Why I feel not lucky to work from home with chronic illness
Since the middle of March, I have not been able to access the building I work in. Instead and like so many others, I started to complete all my work from home. For the first weeks it felt like a dream come true. Before the pandemic started, I regularly had to compromise: looking after my symptoms or pushing through the pain to meet work commitments? When the pandemic hit, I was able to strike a balance between the two overnight. Many people I have spoken to over the past weeks said that I was lucky to still work from home with a high chance of not returning to the office on a full-time basis for months to come. I do not feel lucky at all!
You may wonder why? Or maybe you have experienced a similar dilemma and agree with my statement? Let me explain. I worked in Finance at two different Universities in the United Kingdom before starting my role as a researcher last year. Nobody had thought of a pandemic in those years and I was regularly fighting with my workplaces to work from home. My first workplace tried to make things easier for me after seeing how hard I worked and in what medical state I would get into the office in the mornings. Usually, they would try to send me home to take a day of sick leave. I would protest and would tell them that I could not take sick leave several times a month. I would also argue that my brain was functioning and was up to the job. The truth is I would already be mentally and physically exhausted after the commute and knew that I could not do the same journey back again so soon. I found comfort in the fact that the office had plenty of bathrooms in the case I needed it urgently. And there were many instances where indeed I needed it urgently. After a few months, HR recognised the benefit for me to work from home ones or twice a week. Here is the thing, many people think that working from home means not completing any work at all. Organisations want to ensure they are only allowing their hard-working employees to work remotely.

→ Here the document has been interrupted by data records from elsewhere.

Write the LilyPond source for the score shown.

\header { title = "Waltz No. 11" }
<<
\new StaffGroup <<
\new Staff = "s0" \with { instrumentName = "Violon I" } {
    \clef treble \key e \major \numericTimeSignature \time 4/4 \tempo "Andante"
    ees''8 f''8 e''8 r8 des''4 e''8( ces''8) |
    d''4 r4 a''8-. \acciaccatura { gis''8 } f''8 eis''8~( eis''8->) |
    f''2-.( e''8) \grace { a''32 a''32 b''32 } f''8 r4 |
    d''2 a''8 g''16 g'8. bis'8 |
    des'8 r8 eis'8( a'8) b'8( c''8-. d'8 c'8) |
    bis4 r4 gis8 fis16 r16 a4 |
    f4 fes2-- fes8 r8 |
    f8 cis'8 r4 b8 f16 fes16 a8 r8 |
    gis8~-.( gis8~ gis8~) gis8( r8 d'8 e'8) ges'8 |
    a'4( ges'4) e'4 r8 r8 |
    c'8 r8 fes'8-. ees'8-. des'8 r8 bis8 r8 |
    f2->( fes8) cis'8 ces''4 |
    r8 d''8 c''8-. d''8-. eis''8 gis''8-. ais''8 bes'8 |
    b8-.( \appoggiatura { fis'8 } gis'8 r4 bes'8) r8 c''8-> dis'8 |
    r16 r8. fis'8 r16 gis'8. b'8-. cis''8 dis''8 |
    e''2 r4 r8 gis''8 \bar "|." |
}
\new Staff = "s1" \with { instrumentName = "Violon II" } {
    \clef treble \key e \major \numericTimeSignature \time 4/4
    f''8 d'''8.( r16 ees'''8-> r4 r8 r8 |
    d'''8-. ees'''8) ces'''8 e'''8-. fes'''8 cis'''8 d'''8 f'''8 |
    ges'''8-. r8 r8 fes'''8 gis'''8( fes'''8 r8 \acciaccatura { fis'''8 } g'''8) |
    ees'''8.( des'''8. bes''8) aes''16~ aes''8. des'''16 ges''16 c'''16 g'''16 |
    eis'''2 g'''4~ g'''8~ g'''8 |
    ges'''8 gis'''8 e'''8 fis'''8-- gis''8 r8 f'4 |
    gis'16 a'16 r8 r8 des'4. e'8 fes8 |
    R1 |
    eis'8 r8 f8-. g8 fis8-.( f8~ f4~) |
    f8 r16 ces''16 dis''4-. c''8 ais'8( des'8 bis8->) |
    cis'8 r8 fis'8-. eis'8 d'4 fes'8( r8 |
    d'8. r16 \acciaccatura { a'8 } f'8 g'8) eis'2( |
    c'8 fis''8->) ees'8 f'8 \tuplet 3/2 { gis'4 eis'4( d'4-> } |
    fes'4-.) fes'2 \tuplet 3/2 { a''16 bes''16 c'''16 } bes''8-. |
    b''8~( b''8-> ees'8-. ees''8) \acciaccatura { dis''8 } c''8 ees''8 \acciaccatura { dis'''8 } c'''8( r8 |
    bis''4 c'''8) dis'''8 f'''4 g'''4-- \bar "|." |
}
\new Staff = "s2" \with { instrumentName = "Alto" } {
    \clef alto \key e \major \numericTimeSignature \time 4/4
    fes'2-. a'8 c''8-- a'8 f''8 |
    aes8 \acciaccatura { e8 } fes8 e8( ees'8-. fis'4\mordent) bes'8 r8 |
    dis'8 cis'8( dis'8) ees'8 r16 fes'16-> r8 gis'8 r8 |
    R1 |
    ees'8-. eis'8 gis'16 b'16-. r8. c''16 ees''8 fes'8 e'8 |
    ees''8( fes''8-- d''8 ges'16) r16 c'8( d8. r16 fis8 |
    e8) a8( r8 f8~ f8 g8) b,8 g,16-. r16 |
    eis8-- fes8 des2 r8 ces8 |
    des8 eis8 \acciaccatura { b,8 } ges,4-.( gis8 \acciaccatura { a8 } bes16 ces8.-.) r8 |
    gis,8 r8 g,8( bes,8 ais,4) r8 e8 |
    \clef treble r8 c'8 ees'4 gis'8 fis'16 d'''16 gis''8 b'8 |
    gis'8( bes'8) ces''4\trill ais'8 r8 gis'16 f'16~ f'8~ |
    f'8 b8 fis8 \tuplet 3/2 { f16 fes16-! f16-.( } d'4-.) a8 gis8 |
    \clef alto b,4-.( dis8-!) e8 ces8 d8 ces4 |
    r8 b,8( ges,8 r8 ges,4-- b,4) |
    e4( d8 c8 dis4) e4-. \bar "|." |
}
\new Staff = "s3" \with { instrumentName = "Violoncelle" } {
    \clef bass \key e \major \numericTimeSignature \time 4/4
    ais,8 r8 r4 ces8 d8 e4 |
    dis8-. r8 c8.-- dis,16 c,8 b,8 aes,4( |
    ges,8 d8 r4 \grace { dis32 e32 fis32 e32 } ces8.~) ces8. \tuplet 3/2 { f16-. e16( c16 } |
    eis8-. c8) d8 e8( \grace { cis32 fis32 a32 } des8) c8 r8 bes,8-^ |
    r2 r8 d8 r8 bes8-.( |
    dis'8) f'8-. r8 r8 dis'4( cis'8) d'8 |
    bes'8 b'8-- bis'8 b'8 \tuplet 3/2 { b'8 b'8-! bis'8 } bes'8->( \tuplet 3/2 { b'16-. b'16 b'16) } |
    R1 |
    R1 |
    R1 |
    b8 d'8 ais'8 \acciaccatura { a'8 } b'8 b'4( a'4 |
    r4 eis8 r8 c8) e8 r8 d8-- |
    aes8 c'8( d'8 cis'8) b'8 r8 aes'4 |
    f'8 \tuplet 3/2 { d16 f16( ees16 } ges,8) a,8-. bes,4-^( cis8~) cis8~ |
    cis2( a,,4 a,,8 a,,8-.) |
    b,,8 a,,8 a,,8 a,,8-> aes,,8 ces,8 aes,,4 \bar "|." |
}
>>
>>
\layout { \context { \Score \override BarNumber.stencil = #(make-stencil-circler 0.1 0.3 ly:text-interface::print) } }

To this day I have not understood this logic. In my job someone would figure out within a day if I was home without doing work. Despite this fact and after a job change, my employer was not happy for me to work remotely at all. After more than a year we settled on regularly scheduled unpaid leave. The pandemic has changed all this. My new employee has no problem for me to work from home although there is still a big question mark what happens once students return to campus and I am expected to pick up my teaching responsibilities. But at the moment, it is the complete opposite; I can work from home five days a week- no questions asked! Many friends and colleagues say I am lucky but this is not what I was fighting for. There is no need for a universal 5 day, 220 days a year remotely working policy. As many of us with #ChronicIllness, I try to balance full time work commitments and the demands of a body that has more limits than the healthy population. The flexibility to work from home now and then gives me the peace that I can still be productive if my body cannot cope. Being forced to spend my full-time job in my kitchen each day, every day is as exclusionary as demanding me to come into the office every day. I am wondering how to tackle this new ground but I am definitely up for the challenge.